» TASK TO COMPLETE: Return the listing in full and exactly, but without a single picture.

» INPUT MATERIAL:
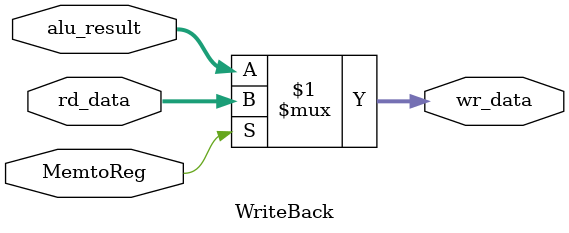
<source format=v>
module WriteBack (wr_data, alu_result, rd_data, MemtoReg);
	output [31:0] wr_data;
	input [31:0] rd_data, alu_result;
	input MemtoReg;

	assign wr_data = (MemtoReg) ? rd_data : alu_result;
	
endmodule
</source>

» WRITTEN SOLUTION:
<source format=v>
module WriteBack (wr_data, alu_result, rd_data, MemtoReg);
	output [31:0] wr_data;
	input [31:0] rd_data, alu_result;
	input MemtoReg;

	assign wr_data = (MemtoReg) ? rd_data : alu_result;
	
endmodule
</source>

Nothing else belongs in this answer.